**What you need to do**
Everything in the records must be copied exactly, apart from the pictures.

= Beginning of Section =

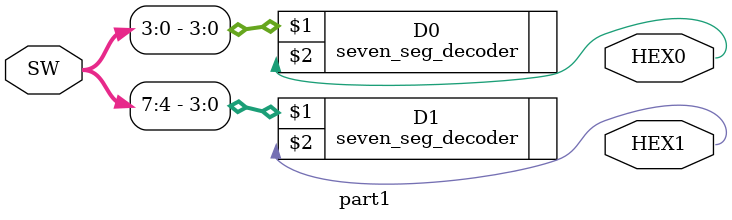
<source format=v>
module part1(input [7:0]SW, output HEX1, HEX0);
	seven_seg_decoder D0(SW[3:0], HEX0);
	seven_seg_decoder D1(SW[7:4], HEX1);
endmodule

</source>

= End of Section =

**Response for this exercise**
<source format=v>
module part1(input [7:0]SW, output HEX1, HEX0);
	seven_seg_decoder D0(SW[3:0], HEX0);
	seven_seg_decoder D1(SW[7:4], HEX1);
endmodule

</source>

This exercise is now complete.